Sensitivity Analysis
Due to the uncertainty about some parameters used in the model, Deterministic Sensitivity Analysis (DSA) and Probabilistic Sensitivity Analysis (PSA) were performed. DSA was performed by changing the Markov time horizon from 5 years to 10 years as scenario analysis. Accordingly, in the new scenario, 120 monthly cycles were considered for the implementation of the Markov model.

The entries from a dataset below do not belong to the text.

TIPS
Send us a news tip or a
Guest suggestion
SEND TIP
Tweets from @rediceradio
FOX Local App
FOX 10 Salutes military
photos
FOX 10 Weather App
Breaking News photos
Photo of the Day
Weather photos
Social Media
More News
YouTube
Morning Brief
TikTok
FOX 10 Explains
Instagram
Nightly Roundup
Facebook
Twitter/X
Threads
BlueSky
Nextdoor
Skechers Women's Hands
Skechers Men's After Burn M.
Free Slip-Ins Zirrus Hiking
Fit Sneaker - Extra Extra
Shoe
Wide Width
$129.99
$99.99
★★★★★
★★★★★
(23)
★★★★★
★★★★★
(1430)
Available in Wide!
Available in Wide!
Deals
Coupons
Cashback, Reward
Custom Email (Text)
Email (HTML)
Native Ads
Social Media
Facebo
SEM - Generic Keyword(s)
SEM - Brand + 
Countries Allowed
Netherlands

The distributions of the uncertain parameters used in the PSA are given in Table 2. In cases where no evidence was found regarding the range of the variable amount, 10 to 20% of the mean of the parameters was considered as the standard deviation, and the appropriate distribution was selected according to the type of variable.
Preparation of preliminary data including cost data and cost calculations of different stages of rehabilitation services in each health state was conducted using Excel 2016 software. Modeling, analysis of base case cost-effectiveness results, as well as all steps of sensitivity analysis was performed using TreeAge software version 2020.